■ WHAT YOU NEED TO DO
Word for word, copy out the data below, omitting pictures.

━━━ DATA SECTION

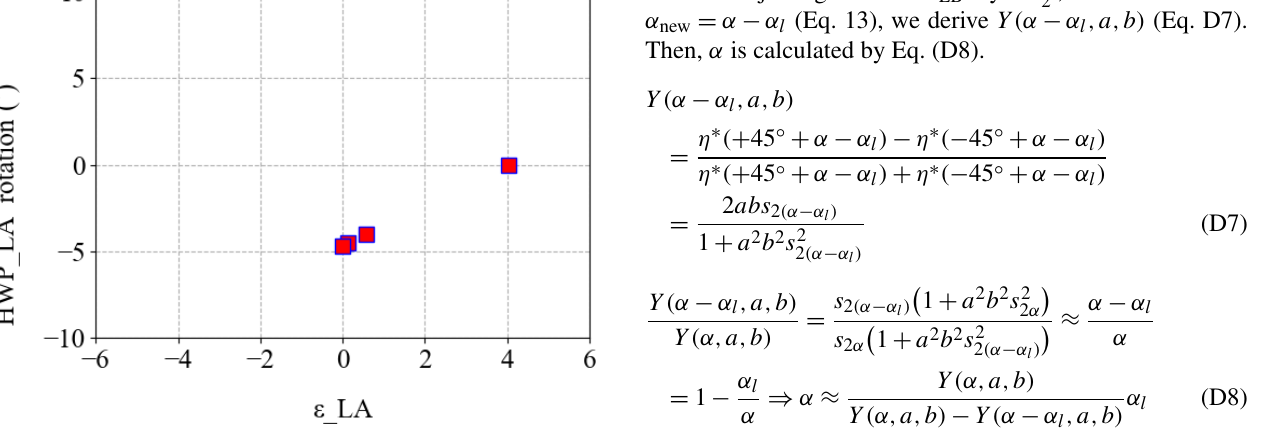
Figure C1. The test performed for zeroing ε LA , for defining the polarization of i LA with respect to the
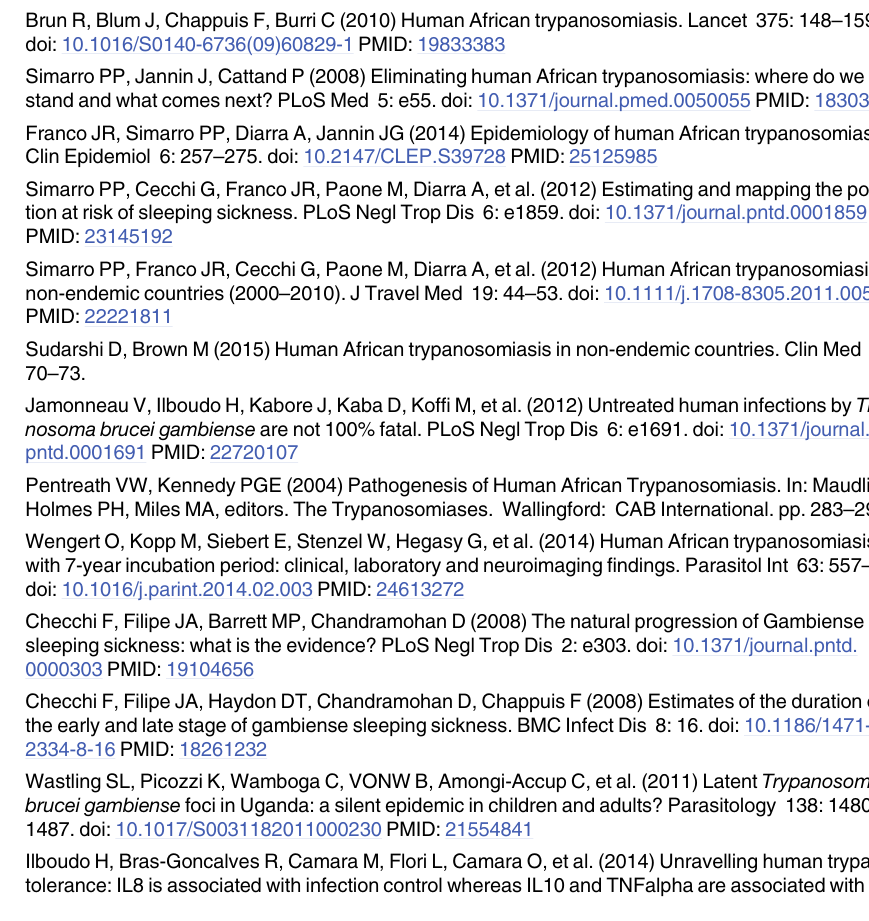
S3 Table. Investigation of horizontal transmission of T . b . gambiense 1135 from infected male mice (n = 5) to healthy female mice (n = 8) examined by ex-vivo organ BLI and PCR seven months post-crossing. Positive samples are indicated in bold a . S4 Table. Fold increase of BLI signal to control for five female and five male offspring of T . b . gambiense 1135 infected females (n = 10) and healthy male mice (n = 5) examined at 2 – 3 months of age. Positive values+ are indicated in bold a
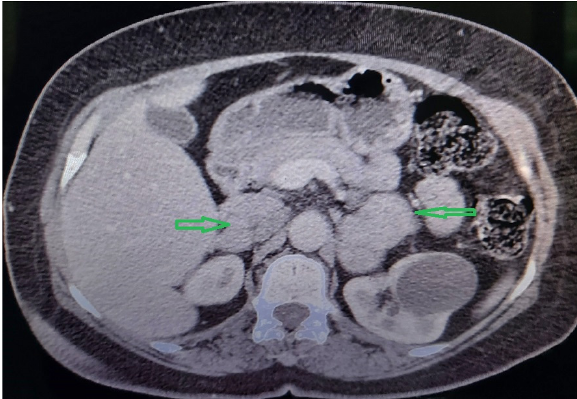
Figure 1: Abdominal computed tomography image showing the bilateral adrenal masses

━━━━━━

■ OUTPUT FOR THIS TASK
Figure C1. The test performed for zeroing ε LA , for defining the polarization of i LA with respect to the
S3 Table. Investigation of horizontal transmission of T . b . gambiense 1135 from infected male mice (n = 5) to healthy female mice (n = 8) examined by ex-vivo organ BLI and PCR seven months post-crossing. Positive samples are indicated in bold a . S4 Table. Fold increase of BLI signal to control for five female and five male offspring of T . b . gambiense 1135 infected females (n = 10) and healthy male mice (n = 5) examined at 2 – 3 months of age. Positive values+ are indicated in bold a
Figure 1: Abdominal computed tomography image showing the bilateral adrenal masses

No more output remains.